The second part, even more than the first, focuses on the theme of gentrification in Los Angeles, and in this, it recalls another serial creature by David E. Kelley, father of the television defense lawyer, namely Goliath with Billy Bob Thornton. If the latter, however, was the defender of the outcasts and the unheard, Haller goes to the other side of the barricade with an important difference: he is not a shark but a lawyer good at his job, who puts the interests of his clients before everything. He also does it with Lisa, with whom he continues a fluctuating relationship and maintained on a professional and non-sentimental level, at least as long as he defends her. This is a safeguard that the charismatic lawyer tends to provide to all loved ones and against sharks out there, like Lisa’s friend who holds a true crime podcast, a ploy by the authors to wink at current events.
Between one twist and another, not always settled properly, and a new entry and a return, like Haller’s newfound mother, a decidedly eccentric and over-the-top woman, this second part serves to make a clean break with past. Now we need to look ahead, trying to re-propose a narrative scheme that could prove successful at this point. In the finale, which will answer all the outstanding questions, the probable horizontal case at the center of the third possible season (not yet officially ordered) is opened, which looks once again to the past of the protagonist and to characters we know from his family entourage and befriend them.
The entourage is increasingly the strength of the serial together with the charisma of its protagonist Manuel Garcia-Rulfo, determined to defend his clients at all costs: “I don’t have to believe you’re innocent”, Lincoln’s lawyer keeps repeating. Following her accident, the series does not forget the theme of addiction involving Haller and her driver, once again addressing the issue together with the girl’s role within the law firm. Let’s hope that at this point the series has found its place and can offer us the same horizontal procedural narrative scheme in the episodes to come, to build a solid narrative universe on TV for the character born from the pen of Michael Connelly, as had managed to make it to the cinema.

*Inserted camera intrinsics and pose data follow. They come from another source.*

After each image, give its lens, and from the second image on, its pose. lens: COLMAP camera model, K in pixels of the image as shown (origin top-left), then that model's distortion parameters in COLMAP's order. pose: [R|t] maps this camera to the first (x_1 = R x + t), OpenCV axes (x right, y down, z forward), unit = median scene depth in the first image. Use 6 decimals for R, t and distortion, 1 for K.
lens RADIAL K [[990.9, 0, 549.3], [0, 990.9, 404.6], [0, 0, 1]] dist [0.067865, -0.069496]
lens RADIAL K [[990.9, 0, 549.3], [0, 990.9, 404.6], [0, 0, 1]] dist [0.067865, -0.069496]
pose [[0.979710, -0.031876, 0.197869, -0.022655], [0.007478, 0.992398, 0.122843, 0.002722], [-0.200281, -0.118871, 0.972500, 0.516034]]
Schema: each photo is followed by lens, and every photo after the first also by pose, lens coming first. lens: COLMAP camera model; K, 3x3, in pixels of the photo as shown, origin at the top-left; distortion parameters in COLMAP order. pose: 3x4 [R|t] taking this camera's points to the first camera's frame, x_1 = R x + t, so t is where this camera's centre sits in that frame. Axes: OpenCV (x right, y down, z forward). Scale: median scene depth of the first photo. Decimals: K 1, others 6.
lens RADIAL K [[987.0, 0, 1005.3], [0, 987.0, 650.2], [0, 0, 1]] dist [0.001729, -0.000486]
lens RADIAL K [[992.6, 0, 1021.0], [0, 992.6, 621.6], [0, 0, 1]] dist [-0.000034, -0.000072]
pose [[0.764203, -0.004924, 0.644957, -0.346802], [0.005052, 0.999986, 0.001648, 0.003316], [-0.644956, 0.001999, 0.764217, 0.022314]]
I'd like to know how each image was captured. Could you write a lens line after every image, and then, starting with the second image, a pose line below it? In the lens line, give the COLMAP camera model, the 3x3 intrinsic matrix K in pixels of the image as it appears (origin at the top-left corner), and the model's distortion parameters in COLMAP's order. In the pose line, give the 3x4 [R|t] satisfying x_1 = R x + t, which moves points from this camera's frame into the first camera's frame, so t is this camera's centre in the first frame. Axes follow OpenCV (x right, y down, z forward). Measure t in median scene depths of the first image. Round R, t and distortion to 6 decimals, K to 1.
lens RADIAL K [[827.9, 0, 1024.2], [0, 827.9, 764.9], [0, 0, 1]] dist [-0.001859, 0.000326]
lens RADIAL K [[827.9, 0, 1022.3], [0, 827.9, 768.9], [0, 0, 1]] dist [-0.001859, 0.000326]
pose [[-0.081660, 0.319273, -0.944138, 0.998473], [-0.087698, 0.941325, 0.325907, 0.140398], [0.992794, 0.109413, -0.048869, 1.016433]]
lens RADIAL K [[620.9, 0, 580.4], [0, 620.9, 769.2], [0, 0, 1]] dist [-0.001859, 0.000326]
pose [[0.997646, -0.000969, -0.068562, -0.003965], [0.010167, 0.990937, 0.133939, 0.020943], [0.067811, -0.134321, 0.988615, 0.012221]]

The Lincoln Lawyer Season 2 Volume 2 Review: The Last Words
The Lincoln Lawyer Season 2 Volume 2 gets to the heart of the complex murder case Mickey Haller is dealing with, finally putting the gear into gear and developing what had remained only interesting ideas in the first part. We tried to put the review of The Lincoln Lawyer Season 2 Volume 2 in order, just like the authors tried to do in the series, giving a more fluid structure to the story than in the first part. Some plot twists leave us a little perplexed even if we understand the need, and some twists are a bit redundant, but in the end, Mickey Haller continues to entertain us on TV. We grew fond of its colorful legal world and want more.